Yang tries to meet her students where they're at. She makes time for journaling and individual check-ins. She focuses on empathy for what her students are going through, while keeping expectations high.
"It's not just language learning, but it's about you as a whole person. It's about your identity and what are you going to do now that you have some of the language background to be able to speak Hmong," Yang said.
Some observers sees these kinds of efforts to connect student culture and classroom learning as key to closing the achievement gap between white students and students of color in Minnesota.
"What if your narrative becomes centralized in our understandings of politics and history? That's the core. As opposed to being a background actor in a European narrative, which is typically what students of color become,” said Brian Lozenski, an assistant professor of urban and multicultural studies at Macalester College in St.
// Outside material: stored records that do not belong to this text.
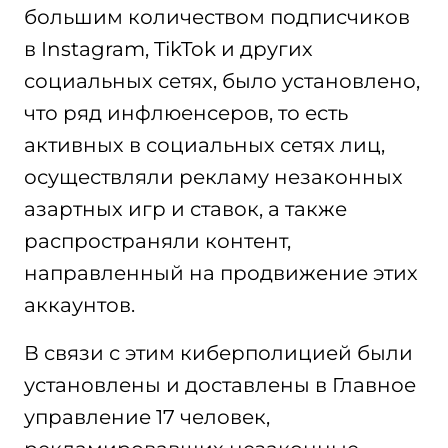
большим количеством подписчиков
в Instagram, TikTok и других
социальных сетях, было установлено,
что ряд инфлюенсеров, то есть
активных в социальных сетях лиц,
осуществляли рекламу незаконных
азартных игр и ставок, а также
распространяли контент,
направленный на продвижение этих
аккаунтов.
В связи с этим киберполицией были
установлены и доставлены в Главное
управление 17 человек,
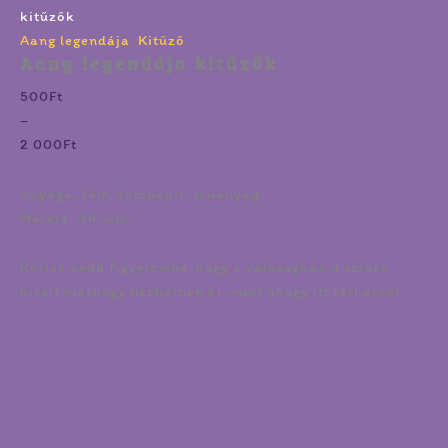
kitűzők
Aang legendája
,
Kitűző
Aang legendája kitűzők
500
Ft
–
2 000
Ft
Anyaga: fém, fotópapír, műanyag
Mérete: 44 mm.
Kérlek vedd figyelembe, hogy a valóságban a színek
kicsit máshogy nézhetnek ki, mint ahogy itt láthatod!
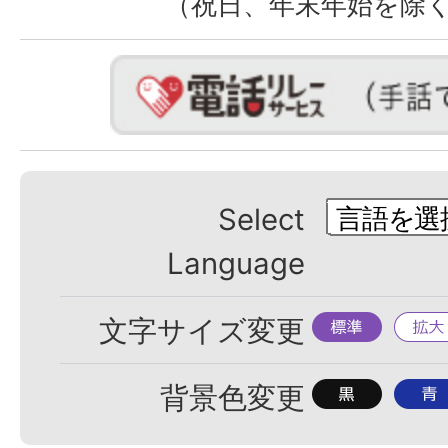
（祝日、年末年始を除
Select
Language
標
拡
文字サイズ変更
準
大
背
背
背景色変更
景
景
Paul.
“Even when we do address students of color history, it's add-on,” he said. “But what if you become the central actor and other people's stories get that background shadowing?"
In Yang's classroom, her students say learning Hmong language, history and culture has helped them navigate their lives at home and at school.
Fang said she's using her understanding of her Hmong heritage to connect with her family, understand where she comes from, and use that to plan her future.
“It's crazy just knowing our experiences,” she said, “especially since not a lot of people know it."
Correction (Oct. 10, 2019): Captions with the graphics slideshow misidentified the school that Pang Yang teaches at. The article has been updated.